Black Phosphorus Quantum Dots with Exposed (113) Planes on Chemiluminescent Luminol–K3Fe(CN)6 for Detection of Dopamine

Exploring the possible catalytic effect of black phosphorus quantum dots (BPQDs) with specific exposed planes on chemiluminescence (CL) to improve CL intensity and achieve excellent analytical performance is one of the latest research hotspots. Herein, uniform BPQDs with highly exposed (113) facets and an average size of 2.2 nm were fabricated via a facile ultrasonic exfoliation strategy. The enhanced CL intensity in the BPQDs–luminol–K3Fe(CN)6 system is attributed to the catalytic effect of BPQDs.

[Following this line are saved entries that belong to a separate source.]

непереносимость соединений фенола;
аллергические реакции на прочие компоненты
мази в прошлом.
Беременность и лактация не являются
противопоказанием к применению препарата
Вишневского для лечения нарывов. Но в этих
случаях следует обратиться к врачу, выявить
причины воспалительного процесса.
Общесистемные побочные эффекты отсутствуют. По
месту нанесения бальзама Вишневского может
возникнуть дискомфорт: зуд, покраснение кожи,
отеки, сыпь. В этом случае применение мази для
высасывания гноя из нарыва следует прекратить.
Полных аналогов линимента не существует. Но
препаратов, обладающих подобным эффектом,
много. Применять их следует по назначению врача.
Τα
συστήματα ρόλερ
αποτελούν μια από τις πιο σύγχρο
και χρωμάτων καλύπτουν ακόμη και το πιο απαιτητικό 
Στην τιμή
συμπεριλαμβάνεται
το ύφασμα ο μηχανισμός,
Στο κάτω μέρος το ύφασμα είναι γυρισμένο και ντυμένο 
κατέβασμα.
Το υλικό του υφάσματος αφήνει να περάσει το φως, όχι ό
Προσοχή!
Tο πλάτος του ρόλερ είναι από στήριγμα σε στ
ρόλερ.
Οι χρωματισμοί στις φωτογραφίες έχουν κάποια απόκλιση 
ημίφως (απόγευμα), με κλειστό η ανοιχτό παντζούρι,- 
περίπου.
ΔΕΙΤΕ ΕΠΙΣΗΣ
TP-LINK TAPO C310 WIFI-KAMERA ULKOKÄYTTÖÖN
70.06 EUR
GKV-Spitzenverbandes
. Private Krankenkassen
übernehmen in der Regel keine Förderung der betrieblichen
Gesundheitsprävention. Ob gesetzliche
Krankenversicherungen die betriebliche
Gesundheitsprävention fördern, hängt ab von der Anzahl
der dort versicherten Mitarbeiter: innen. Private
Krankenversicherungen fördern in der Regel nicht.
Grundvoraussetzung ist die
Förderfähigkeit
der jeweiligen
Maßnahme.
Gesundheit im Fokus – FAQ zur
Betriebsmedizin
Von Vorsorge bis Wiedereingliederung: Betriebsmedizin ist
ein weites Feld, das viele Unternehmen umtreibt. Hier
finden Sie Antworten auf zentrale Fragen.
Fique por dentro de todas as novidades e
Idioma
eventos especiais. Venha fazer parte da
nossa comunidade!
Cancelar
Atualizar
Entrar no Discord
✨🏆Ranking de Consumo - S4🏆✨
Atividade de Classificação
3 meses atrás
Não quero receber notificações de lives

The catalytic mechanism of BPQDs involved in luminol–K3Fe(CN)6 CL is revealed by theoretical calculations, which show an adsorption Gibbs free energy for oxygen of −0.86 eV, accompanied by the separation of electron–hole pairs (e––h+). In other words, after being irradiated by the CL generated from luminol and K3Fe(CN)6, the BPQDs effectively catalyze the decomposition of dissolved oxygen to produce superoxide radical anions, which further react with luminol to increase CL emission. The noticeable suppression of the CL signal in the presence of dopamine acquired under mild conditions makes it attractive for biosensor applications, deepening the understanding of BPQDs as efficient catalysts and promoting the potential development of BPQD-based materials in the fields of photonics, biomedicine, and electronics.